While the school and the life-changing opportunity that it gave me is still a long piece being written in my head, I continue to dive into writings on education. This has been no less thrilling. Also, it sits in such a contrast with my experience at the university I am attending lately. If one wants to understand what is wrong with higher education in this country, this university would be a fitting place to do an ethnographic study. The tyranny of unconscious, hard-headed and impervious professors is unleashed daily on the sponge like minds who are processing their first experiences of a place of higher learning and forms of intellectual inquiry. Their sense of the world is being formed by these professors. This repeatedly foregrounds the question – what is real education? For an academia which has a scorn for Humanities, this question, shall remain beyond the grasp, forever perhaps!

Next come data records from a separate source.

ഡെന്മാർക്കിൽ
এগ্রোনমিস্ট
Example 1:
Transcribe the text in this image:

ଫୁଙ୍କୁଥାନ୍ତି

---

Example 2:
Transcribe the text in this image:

We are led to believe that pursuit of knowledge is what education is about. Skills is what it is about. A skill with which one can make a living and satisfy the wants of life with the money earned through that skill. This is what it is about. Indeed, but this is half the truth. I am glad to discover that there are thoughts beyond this myopia. Among the thinkers that I have been reading on purpose, significance, role and forms of education, I was surprised to find David Foster Wallace delving into this subject in a remarkable commencement speech.

As I read Wallace’s speech I could help but see the simple, yet valuable insight that he is driving all so lightly and that too through a college address. I can trust it to come only after long years of experience… because that is just what it takes to see things this way! He tackles the role of subjectivity in perspectives on life with an unseen clarity. Wallace says –

The only thing that’s capital-T True is that you get to decide how you’re gonna try to see it. This, I submit, is the freedom of a real education, of learning how to be well-adjusted. You get to consciously decide what has meaning and what doesn’t. You get to decide what to worship.

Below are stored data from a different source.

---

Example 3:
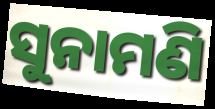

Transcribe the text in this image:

ସୁନାମଣି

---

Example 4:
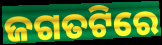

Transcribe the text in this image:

ଜଗତଟିରେ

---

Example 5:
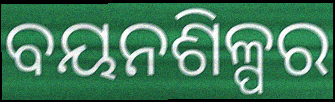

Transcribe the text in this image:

ବୟନଶିଳ୍ପର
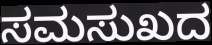
ಸಮಸುಖದ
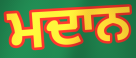
ਮਦਾਨ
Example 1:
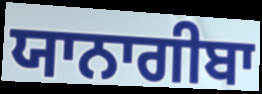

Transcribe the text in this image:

ਯਾਨਾਗੀਬਾ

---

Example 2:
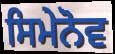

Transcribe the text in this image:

ਸਿਮੇਨੋਵ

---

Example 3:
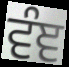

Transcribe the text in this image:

ਵੰਞ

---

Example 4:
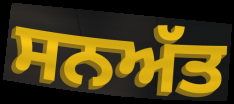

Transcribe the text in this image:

ਸਨਅੱਤ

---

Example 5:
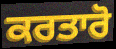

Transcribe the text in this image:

ਕਰਤਾਰੋ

Freedom of real education is to decide for yourself what you think has meaning in life and what doesn’t. Last year, in class with high school students, I remember insisting to the students that – you decide what you want to do and what should be your grades in the board exams. It doesn’t matter what I expect or what your parents expect. Unconsciously and in a cruder form I was walking along this thought of freedom. I wanted to let students know that they are free to decide.

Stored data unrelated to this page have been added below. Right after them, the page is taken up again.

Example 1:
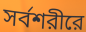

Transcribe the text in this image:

সর্বশরীরে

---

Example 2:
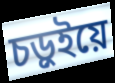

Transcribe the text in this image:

চড়ুইয়ে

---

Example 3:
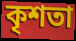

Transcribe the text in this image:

কৃশতা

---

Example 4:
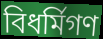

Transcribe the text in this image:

বিধর্মিগণ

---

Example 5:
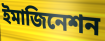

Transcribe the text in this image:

ইমাজিনেশন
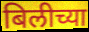
बिलीच्या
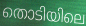
തൊടിയിലെ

On the kinds of freedom, he goes on –

the kind (of freedom) that is most precious you will not hear much talk about much in the great outside world of wanting and achieving and [unintelligible — sounds like “displayal”]. The really important kind of freedom involves attention and awareness and discipline, and being able truly to care about other people and to sacrifice for them over and over in myriad petty, unsexy ways every day. That is real freedom. That is being educated, and understanding how to think. The alternative is unconsciousness, the default setting, the rat race, the constant gnawing sense of having had, and lost, some infinite thing.

Personally, this real freedom he mentions has been difficult for me to be mindful of and practice. Every once in a while, it becomes so natural to join the race for better jobs, higher salaries, more things to make life better and similar such things that are regarded as natural and justifiable pursuits. Nothing short of amazing that we sometimes point complaining fingers at it and sleep, only to wake up and do the same. Wallace is affirming the same difficulty in a stronger tone as he concludes with this –

It is unimaginably hard to do this, to stay conscious and alive in the adult world day in and day out. Which means yet another grand cliché turns out to be true: your education really IS the job of a lifetime. And it commences: now.

Every few weeks I sort of lose the plot and begin getting worked up about the little things that demand attention and time. Then, readings likes these bring it all back and sort of insist that the daily is important, but larger picture of what is the meaning of all the pursuits that we fill life with, is necessary.